Del escrito presentado resulta que ni los empresarios o profesionales transmitentes ni los adquirentes tienen limitado su derecho a la deducción por lo que, en tal caso, dicha regla de valoración no será de aplicación.

Por último, en relación con la composición de los grupos de entidades, el artículo 163.quinquies de la Ley del Impuesto, en su apartado dos, regula los requisitos que deben cumplir las entidades dominantes de un grupo, estableciendo lo siguiente:

“Se considerará como entidad dominante aquella que cumpla los requisitos siguientes:

a) Que tenga personalidad jurídica propia. No obstante, los establecimientos permanentes ubicados en el territorio de aplicación del Impuesto podrán tener la condición de entidad dominante respecto de las entidades cuyas participaciones estén afectas a dichos establecimientos, siempre que se cumplan el resto de requisitos establecidos en este apartado.

b) Que tenga el control efectivo sobre las entidades del grupo, a través de una participación, directa o indirecta, de más del 50 por ciento, en el capital o en los derechos de voto de las mismas.

c) Que dicha participación se mantenga durante todo el año natural.

d) Que no sea dependiente de ninguna otra entidad establecida en el territorio de aplicación del Impuesto que reúna los requisitos para ser considerada como dominante.

No obstante lo previsto en el apartado uno anterior, las sociedades mercantiles que no actúen como empresarios o profesionales, podrán ser consideradas como entidad dominante, siempre que cumplan los requisitos anteriores.”

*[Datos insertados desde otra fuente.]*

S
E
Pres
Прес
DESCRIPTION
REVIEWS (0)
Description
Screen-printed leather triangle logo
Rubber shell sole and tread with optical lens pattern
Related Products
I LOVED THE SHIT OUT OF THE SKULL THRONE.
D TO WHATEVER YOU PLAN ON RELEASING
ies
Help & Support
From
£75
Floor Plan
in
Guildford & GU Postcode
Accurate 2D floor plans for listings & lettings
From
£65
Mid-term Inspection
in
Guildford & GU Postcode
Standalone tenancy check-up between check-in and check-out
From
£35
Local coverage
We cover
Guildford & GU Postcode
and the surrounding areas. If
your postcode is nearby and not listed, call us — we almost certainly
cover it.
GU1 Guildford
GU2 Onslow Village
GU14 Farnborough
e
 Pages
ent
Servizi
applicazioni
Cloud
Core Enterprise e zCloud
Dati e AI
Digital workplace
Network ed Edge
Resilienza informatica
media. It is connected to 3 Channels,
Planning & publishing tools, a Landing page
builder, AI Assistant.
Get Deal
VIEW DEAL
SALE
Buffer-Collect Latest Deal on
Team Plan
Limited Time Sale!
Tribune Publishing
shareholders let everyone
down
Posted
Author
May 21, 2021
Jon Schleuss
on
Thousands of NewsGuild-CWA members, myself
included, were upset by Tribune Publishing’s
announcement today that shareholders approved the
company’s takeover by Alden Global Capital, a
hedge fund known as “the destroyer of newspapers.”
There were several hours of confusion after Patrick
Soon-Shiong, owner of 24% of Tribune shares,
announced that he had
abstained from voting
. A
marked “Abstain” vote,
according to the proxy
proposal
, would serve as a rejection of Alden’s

De acuerdo con la anterior, cualquier empresario que tenga personalidad jurídica propia y cumpla los demás requisitos establecidos en el apartado dos, anteriormente citado, podrá ostentar la condición de dominante de un grupo de entidades.

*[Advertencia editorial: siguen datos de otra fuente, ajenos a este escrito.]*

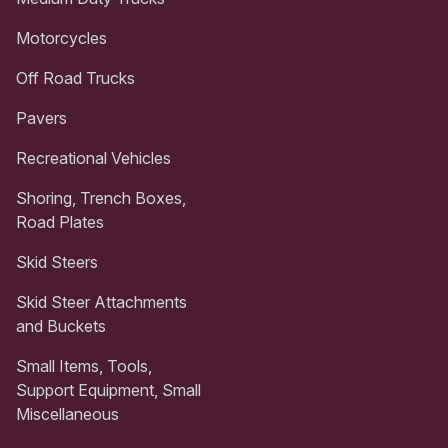
Motorcycles
Off Road Trucks
Pavers
Recreational Vehicles
Shoring, Trench Boxes,
Road Plates
Skid Steers
Skid Steer Attachments
and Buckets
Small Items, Tools,
Support Equipment, Small
Miscellaneous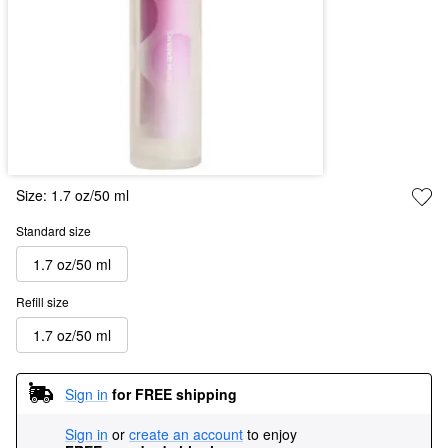
Size:
1.7 oz/50 ml
Standard size
1.7 oz/50 ml
Refill size
1.7 oz/50 ml
Sign in
for FREE shipping
Sign in
or
create an account
to enjoy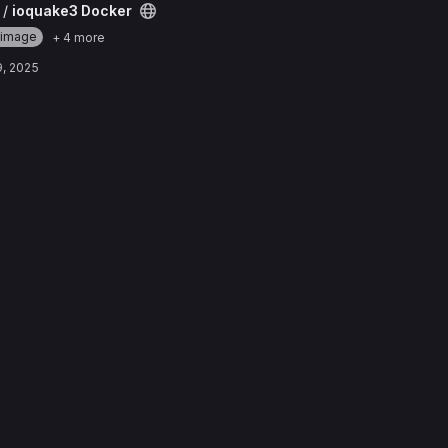
ct
 /
ioquake3 Docker
-image
+ 4 more
9, 2025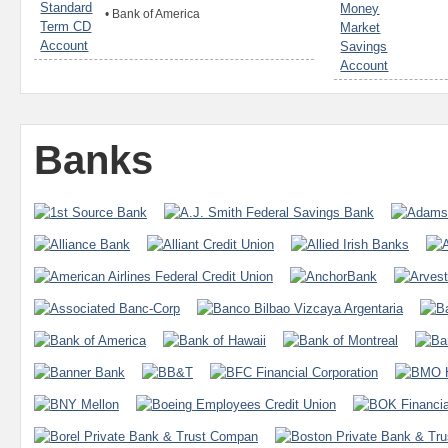
•
Bank of America
Banks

La presente contestación se realiza conforme a la información proporcionada por el consultante, sin tener en cuenta otras circunstancias no mencionadas, que pudieran tener relevancia en la determinación del propósito principal de la operación proyectada, de tal modo que podrían alterar el juicio de la misma, lo que podrá ser objeto de comprobación administrativa a la vista de la totalidad de las circunstancias previas, simultáneas y posteriores concurrentes en la operación realizada.

Lo que comunico a Vd. con efectos vinculantes, conforme a lo dispuesto en el apartado 1 del artículo 89 de la Ley 58/2003, de 17 de diciembre, General Tributaria.